A win is worth $1,000 ($500 in some episodes) in the first round and $2,000 ($1,000 in some episodes) in the second. In addition, each captured square is worth a random cash amount revealed when a star is chosen. In Season 1, cash amounts range from $300 to $900 ($100 to $500 in some episodes) in round 1 and $500 to $1,500 ($300 to $900 in some episodes) in Round 2. Starting in Season 2, cash amounts range from $500 to $1,500 in round 1 and $500 - $2,000 in Round 2. The Secret Square returned in Season 3 (renamed the "Hidden Square)", played in game 1. As before, picking that square and giving a correct judgement wins a bonus prize. The celebrity contestant with the higher score after the second round (or when a sounder alerts that time in the entire game is up, no matter which round of the game is being played) wins the game and plays the bonus round with their designated audience member.

====Bonus Round====
In Season 1, the bonus round is called "three-in-a-row" where the winning celebrity and audience member try to obtain a tic-tac-toe, which then doubles the total winnings from the main game. Squares on the game board randomly flash, which is then stopped using a button pressed by the team. The team's symbol is then placed in the square, and the process repeats. If the team can obtain a tic-tac-toe in five spins, the team's winnings from the main game are doubled.

In Season 2, the Bonus Round is called "Pick That Dough". In the round, the audience member chooses three celebrities to form a tic-tac-toe on the board. Each celebrity is holding a record sleeve which contains a disc. Eight of the discs contain a cash prize ranging from $1 to $5,000 which is added to the money already won. The final disc's prize is either a tropical vacation, a new car or, in one episode sponsored by Burger King, an additional cash prize of $25,000. Whatever prizes are revealed by the three celebrities are awarded to the audience member. If the grand prize disc is not chosen by the player, the identity of the disc's holder is revealed at the end of the show.

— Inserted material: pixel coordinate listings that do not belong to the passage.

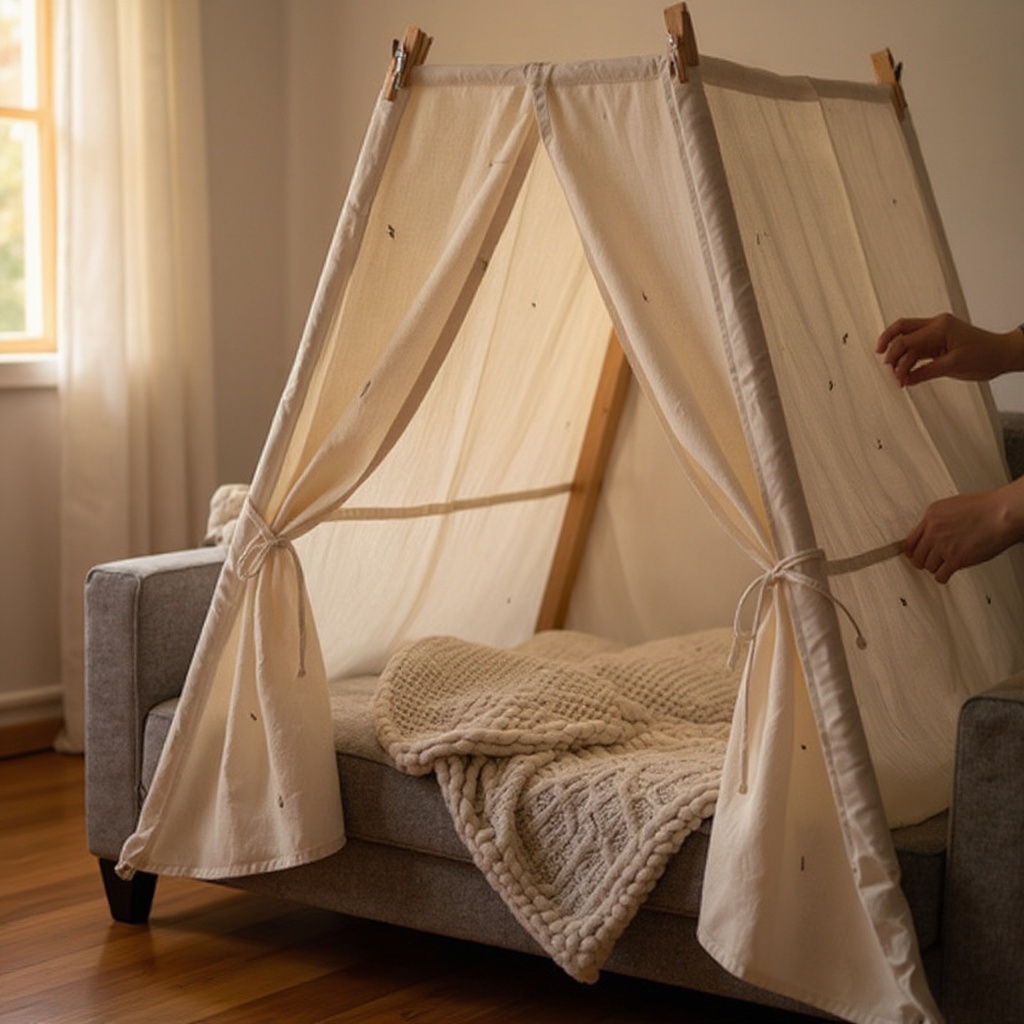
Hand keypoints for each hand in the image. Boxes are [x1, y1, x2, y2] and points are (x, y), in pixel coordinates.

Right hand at [876, 313, 1023, 386]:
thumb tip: (905, 379)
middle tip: (884, 365)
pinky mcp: (938, 344)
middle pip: (902, 330)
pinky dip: (910, 362)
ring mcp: (937, 334)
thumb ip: (925, 372)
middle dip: (889, 345)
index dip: (895, 355)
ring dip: (901, 359)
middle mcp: (936, 326)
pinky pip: (918, 350)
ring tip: (899, 378)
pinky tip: (907, 375)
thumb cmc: (985, 355)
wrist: (1003, 355)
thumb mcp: (953, 365)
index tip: (891, 371)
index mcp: (940, 326)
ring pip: (909, 342)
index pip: (907, 338)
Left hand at [904, 480, 1023, 582]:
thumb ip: (938, 520)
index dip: (911, 550)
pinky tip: (947, 573)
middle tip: (928, 562)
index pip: (909, 540)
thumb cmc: (985, 508)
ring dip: (935, 568)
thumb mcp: (952, 506)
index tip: (912, 554)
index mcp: (931, 516)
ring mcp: (943, 546)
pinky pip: (940, 575)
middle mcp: (933, 531)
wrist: (1002, 514)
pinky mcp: (955, 559)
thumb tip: (931, 532)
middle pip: (916, 555)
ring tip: (943, 566)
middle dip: (922, 560)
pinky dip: (943, 577)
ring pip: (928, 566)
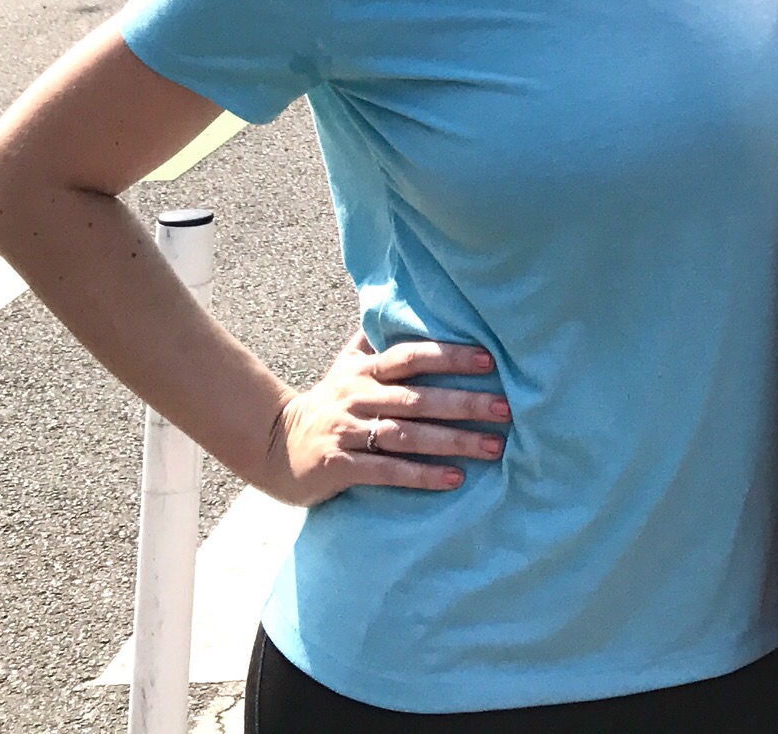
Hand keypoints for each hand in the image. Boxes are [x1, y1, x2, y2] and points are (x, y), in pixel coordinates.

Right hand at [257, 332, 509, 504]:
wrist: (272, 446)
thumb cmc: (325, 403)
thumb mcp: (346, 367)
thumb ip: (375, 340)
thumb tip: (400, 300)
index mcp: (364, 371)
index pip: (410, 356)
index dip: (449, 355)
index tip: (489, 360)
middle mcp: (357, 397)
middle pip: (418, 398)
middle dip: (464, 403)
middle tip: (505, 409)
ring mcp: (348, 431)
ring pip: (407, 435)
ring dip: (453, 441)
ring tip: (492, 447)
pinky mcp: (339, 466)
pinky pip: (386, 470)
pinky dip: (421, 475)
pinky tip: (453, 478)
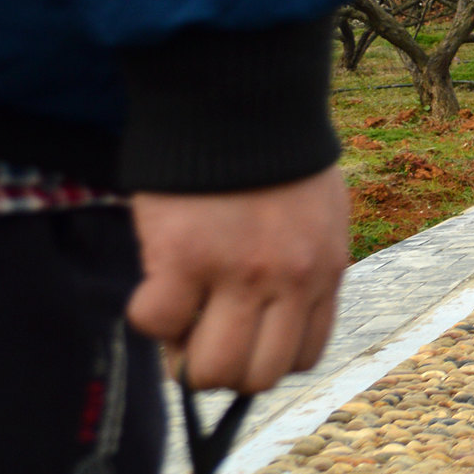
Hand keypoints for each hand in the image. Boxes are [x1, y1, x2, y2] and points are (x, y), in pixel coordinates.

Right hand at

Season 3's bonus round is called "Square Secrets". The celebrities are asked before the show to reveal a secret about themselves. The celebrity contestant and their partner are tasked to pick three of the squares in a tic-tac-toe formation. Once chosen, the host reveals a secret that is attributed to only one of the three celebrities and asks the team to choose the celebrity to whom it is attributed. If the team is correct, the audience member receives an additional $10,000 or in some select episodes which are sponsored, the winner receives an additional $25,000.

==Broadcast history==
Casting for contestants on Hip Hop Squares began in March 2012. The show began taping on April 4, 2012 and recorded 20 episodes at Steiner Studios throughout the month. Hip Hop Squares premiered on MTV2 on May 22, 2012. The first season consisted of 8 episodes on consecutive Tuesday evenings, concluding on July 10, 2012. The series premiere was the highest viewed premiere for MTV2 by viewers aged 12–34 ever, with 329,000 viewers total. Season one averaged nearly 260,000 over its eight episodes. The second season, with an additional 12 episodes, began on October 23, 2012. Episodes aired on Tuesday nights, with two episodes airing during the first two weeks and final week, concluding on December 18, 2012.

On July 28, 2016, VH1, a network in the Viacom Media Networks family along with MTV2, announced a new version of Hip Hop Squares which premiered on March 13, 2017, executive produced by rapper and actor Ice Cube and hosted by DeRay Davis.